This past week has been an eventful one. For the past two months, I have been researching areas of overlap between the ACCESS program’s four core components. My efforts have been principally focused on developing practical recommendations for improving the operation of Civil Society Organizations that have a firm foundation in new and established theoretical models. Specifically, I have been reading scholarly articles about online crowdfunding behavior, business treatises on social media marketing, social psychology studies on volunteerism, as well as assessments of the unique social characteristics of former communist countries. I would like to say the topics overlap nicely, but I would be lying. Most of the business and psychology studies readily available online tend to sample westerners. In contrast, regional experts caution against the feasibility of importing western development models into Central Asia. As a result, if I apply general trends drawn from western research, then I risk underestimating cultural differences that may effectively render a recommendation useless.
Additionally, studies of Georgia specifically tend to correspond with major political events. A great deal of published research corresponds with the 2008 Russian invasion or the Rose Revolution in 2003. As a developing nation, Georgia’s operational environment is constantly changing. In-depth assessments of Georgian culture from six or eleven years ago simply no longer correspond with recent survey data. The information landscape is fragmented. Moreover, many academics are justifiably hesitant to go beyond describing correlations or inferring relationships between complex social ideas. I am reminded of Professor Stern’s comment that correlation is not causation: buying an ashtray does not increase one’s likelihood of acquiring lung cancer (hopefully).

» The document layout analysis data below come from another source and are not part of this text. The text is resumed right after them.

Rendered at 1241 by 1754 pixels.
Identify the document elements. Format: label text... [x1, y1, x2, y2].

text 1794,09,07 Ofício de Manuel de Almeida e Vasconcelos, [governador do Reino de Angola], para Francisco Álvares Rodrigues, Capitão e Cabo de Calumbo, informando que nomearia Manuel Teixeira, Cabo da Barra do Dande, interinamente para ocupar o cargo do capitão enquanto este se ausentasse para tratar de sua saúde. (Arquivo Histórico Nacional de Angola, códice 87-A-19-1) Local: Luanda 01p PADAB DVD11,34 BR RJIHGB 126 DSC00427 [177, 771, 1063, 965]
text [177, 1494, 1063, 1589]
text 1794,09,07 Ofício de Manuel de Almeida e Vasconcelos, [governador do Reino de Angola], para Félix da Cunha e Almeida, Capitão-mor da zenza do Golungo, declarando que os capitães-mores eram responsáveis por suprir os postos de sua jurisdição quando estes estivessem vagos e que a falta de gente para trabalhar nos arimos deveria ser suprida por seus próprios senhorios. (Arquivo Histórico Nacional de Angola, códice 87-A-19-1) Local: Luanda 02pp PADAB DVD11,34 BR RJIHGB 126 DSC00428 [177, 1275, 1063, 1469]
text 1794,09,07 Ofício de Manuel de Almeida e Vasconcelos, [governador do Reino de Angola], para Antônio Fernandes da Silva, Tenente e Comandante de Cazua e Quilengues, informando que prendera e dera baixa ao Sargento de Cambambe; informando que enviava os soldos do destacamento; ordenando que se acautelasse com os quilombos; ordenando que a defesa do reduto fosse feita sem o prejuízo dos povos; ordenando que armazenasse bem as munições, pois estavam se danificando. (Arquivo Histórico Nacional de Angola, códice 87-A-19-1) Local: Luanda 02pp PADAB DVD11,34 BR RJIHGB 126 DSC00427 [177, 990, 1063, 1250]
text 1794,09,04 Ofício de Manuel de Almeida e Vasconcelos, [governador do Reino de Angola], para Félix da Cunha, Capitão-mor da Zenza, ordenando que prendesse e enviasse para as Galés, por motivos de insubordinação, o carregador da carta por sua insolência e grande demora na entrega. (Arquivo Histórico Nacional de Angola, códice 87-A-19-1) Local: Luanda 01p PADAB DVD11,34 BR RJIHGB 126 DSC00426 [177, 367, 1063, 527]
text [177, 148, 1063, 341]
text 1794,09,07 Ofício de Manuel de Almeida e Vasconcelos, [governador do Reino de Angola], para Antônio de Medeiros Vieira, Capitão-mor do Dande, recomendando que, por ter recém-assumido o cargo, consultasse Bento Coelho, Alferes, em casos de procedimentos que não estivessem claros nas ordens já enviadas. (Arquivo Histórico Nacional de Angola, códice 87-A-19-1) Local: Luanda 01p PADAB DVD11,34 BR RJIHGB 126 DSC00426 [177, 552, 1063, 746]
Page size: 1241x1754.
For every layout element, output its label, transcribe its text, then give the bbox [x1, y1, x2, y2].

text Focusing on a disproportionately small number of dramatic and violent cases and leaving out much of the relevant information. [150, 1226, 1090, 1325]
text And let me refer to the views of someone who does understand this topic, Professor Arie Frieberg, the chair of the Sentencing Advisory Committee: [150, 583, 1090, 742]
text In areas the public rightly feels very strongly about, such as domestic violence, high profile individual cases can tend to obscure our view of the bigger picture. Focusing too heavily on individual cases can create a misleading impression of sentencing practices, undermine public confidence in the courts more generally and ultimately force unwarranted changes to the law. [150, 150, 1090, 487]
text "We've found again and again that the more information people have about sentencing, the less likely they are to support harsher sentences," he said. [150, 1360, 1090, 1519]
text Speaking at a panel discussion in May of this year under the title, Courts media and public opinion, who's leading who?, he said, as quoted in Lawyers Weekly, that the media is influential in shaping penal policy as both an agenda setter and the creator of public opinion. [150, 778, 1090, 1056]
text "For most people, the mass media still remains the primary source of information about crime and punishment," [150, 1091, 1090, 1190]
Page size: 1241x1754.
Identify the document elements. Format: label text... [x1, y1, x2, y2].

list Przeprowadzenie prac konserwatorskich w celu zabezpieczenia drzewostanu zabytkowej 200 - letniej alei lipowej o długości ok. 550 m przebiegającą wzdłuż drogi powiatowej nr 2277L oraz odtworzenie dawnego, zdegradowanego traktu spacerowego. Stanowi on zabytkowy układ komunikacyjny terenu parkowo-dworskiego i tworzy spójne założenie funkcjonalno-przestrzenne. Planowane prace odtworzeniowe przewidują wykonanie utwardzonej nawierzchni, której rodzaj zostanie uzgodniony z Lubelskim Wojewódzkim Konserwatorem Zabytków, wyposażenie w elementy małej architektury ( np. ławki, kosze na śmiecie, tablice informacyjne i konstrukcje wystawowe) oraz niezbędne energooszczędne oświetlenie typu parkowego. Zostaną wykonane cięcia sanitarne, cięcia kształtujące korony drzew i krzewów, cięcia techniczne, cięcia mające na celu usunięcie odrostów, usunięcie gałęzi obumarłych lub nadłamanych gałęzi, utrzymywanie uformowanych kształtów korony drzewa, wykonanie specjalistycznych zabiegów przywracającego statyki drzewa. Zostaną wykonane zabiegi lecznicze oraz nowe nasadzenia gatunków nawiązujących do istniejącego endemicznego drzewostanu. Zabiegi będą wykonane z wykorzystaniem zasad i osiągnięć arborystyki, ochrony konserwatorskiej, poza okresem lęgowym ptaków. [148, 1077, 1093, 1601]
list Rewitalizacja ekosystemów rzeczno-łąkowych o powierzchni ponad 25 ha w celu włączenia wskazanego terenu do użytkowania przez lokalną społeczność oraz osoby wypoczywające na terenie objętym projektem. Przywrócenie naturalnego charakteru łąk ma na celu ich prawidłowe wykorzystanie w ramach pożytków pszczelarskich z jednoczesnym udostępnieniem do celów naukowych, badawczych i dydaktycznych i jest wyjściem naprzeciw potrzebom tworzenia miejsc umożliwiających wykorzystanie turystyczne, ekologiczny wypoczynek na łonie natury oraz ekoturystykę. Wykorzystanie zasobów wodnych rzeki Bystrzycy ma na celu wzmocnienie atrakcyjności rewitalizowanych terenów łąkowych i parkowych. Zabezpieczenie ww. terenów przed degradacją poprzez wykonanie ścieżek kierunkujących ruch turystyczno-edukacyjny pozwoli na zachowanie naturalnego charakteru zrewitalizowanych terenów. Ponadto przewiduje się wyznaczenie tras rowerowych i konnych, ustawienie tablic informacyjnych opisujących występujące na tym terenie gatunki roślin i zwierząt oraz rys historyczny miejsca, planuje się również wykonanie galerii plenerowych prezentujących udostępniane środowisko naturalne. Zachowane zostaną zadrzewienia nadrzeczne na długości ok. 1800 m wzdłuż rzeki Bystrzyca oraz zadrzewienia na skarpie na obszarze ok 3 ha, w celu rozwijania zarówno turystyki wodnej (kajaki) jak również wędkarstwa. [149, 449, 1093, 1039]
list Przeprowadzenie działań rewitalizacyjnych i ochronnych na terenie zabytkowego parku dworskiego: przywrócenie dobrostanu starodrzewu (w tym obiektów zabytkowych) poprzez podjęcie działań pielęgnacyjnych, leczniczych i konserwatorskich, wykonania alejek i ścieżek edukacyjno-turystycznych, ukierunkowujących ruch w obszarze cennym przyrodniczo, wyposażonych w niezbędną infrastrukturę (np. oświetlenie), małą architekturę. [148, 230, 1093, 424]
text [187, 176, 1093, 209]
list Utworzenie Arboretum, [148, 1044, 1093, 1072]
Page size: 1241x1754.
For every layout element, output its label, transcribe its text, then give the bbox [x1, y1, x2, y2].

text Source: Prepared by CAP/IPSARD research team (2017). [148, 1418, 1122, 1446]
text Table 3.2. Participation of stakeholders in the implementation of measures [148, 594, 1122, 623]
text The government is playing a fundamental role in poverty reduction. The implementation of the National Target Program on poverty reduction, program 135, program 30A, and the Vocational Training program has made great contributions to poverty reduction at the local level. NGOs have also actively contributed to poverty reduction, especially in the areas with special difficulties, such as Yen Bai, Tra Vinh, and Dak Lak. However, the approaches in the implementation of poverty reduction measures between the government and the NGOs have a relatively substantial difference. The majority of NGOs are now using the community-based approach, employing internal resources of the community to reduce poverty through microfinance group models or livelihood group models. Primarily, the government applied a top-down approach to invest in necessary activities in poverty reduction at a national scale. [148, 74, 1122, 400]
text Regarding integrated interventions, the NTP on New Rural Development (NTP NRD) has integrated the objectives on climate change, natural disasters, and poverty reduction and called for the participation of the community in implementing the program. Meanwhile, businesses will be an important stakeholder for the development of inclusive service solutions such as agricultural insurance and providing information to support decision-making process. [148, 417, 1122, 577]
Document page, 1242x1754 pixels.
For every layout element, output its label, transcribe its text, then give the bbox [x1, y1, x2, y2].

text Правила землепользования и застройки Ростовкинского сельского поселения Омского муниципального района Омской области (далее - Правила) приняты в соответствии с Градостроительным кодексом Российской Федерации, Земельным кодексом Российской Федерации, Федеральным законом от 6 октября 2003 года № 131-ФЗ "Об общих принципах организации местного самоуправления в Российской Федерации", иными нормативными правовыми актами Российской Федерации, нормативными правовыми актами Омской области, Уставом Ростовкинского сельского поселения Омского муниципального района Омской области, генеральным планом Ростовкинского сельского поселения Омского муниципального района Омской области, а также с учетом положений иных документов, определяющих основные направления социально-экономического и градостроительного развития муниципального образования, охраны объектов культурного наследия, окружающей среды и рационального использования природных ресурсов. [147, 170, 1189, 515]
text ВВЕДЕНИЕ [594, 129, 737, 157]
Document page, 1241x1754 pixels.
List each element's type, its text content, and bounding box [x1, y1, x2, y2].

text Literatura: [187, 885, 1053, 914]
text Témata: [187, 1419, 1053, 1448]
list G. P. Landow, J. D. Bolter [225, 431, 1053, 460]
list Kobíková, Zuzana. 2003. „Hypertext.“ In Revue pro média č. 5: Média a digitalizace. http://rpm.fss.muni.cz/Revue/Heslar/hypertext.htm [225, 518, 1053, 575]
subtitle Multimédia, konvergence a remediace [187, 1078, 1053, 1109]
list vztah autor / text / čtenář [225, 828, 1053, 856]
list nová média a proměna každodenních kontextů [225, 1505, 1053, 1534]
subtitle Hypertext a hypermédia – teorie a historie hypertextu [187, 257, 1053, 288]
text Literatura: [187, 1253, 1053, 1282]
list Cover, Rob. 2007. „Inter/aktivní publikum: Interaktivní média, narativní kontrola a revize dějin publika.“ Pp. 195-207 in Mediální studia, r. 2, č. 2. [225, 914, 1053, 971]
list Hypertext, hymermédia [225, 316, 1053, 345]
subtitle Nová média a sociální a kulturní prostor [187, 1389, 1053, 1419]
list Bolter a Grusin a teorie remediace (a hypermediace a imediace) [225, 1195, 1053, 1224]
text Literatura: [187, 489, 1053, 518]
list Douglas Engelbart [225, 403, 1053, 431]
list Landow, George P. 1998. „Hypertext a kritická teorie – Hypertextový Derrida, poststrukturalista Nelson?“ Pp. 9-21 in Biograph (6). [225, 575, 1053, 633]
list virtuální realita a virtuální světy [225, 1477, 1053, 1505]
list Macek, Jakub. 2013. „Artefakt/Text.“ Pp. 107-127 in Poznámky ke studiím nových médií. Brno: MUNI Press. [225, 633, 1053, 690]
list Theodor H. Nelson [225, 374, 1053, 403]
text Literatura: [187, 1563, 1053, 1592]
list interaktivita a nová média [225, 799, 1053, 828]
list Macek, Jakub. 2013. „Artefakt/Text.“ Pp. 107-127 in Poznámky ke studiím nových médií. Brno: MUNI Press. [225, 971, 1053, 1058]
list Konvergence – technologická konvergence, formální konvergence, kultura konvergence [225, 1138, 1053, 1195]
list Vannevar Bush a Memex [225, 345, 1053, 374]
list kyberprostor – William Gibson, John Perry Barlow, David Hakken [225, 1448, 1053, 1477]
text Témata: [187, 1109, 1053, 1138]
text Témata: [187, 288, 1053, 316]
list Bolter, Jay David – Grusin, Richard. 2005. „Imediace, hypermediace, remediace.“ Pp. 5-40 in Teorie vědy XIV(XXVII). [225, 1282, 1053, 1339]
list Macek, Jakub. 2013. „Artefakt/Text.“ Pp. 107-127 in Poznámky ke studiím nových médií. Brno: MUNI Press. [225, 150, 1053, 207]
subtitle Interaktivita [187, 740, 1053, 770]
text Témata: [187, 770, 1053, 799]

I find myself having to periodically stand up and walk away from my computer for a few minutes. My attempts to understand the nuisances within each field and respect the limits of reasonability tend lead to long-winded sentences (case in point). How many times can one say however and still say something? After writing a couple hundred pages of commentary, I have to force myself to actually say something useful. In the end, the ACCESS program is action oriented and focused on practicality. Last Friday, I distilled my research into a list of specific recommendations and I am hopeful one or two will make their way into the ACCESS year two work plan.
I have recommended a partnership with select Georgian business in developing a Georgian language crowdfunding site that is similar in nature to Kickstarter. Ideally, the site will incorporate fixed, all-or-nothing fundraising deadlines to combat the steady decline in donations that most long term projects tend to experience. While other sites already exist, transaction fees and the lack of Georgian language support will bar a large number of Georgians who don’t speak English and lack reliable income from meaningfully contributing to local projects. Despite economic hardships, most Georgian’s regularly give. The challenge is to run a lean operation where small scale donations can still effectively yield a net benefit.
Because Georgian Non-government Organizations (NGOs) are not widely trusted, the site should also support art projects as a means to attract skeptical sub-groups to the site. Strategic partnerships with national businesses are a must to build legitimacy. Hopefully, NGOs can also partner with influential local celebrities to support their future projects via the platform in exchange for media coverage. In tandem with development, NGOs need to be trained to improve upon their ability to develop persuasive project pitches. Despite being an online tool, crowdfunding success is closely tied with offline factors like geography and interpersonal relationships. At this time, few NGOs can meaningfully rally significant local support for their existing projects. As a result, their projects would be unlikely to gain the initial funding momentum necessary to succeed online.
Fundraising online is problematic as well. Unlike westerners, Georgians favor cash to credit. Many Georgians don’t have bank accounts. Most pay their bills in cash using kiosks that are provided by third party intermediaries. Remote fundraising in Georgia will likely reach a larger audience if the online platform can be integrated with bill pay kiosks. Moreover, more than half of Georgians don’t have access to the internet. Yet, many Georgians have access to affordable cell phone plans. Any national fundraising effort would need to be accessible and marketable offline. Unlike US charities like the Salvation Army that are having to find a way to modernize, Georgian NGOs are having to learn how to go offline and appeal to norms from an era many well-educated, westernized administrators may rather forget.
Without going into too much detail for a blog post, I’ve written and recommended a great deal beyond simply launching a website integrated with bill pay kiosks. There is ample room for the “third sector” to grow in Georgia. But, there are significant trust issues that remain to be resolved. In the end, I am most struck by the Georgian people themselves who always seem ready to help one another. The real challenge for NGOs will be supplanting or meaningfully augmenting traditional forms of community assistance. Governments, borders, economies, and institutions radically change here, but families tend to abide.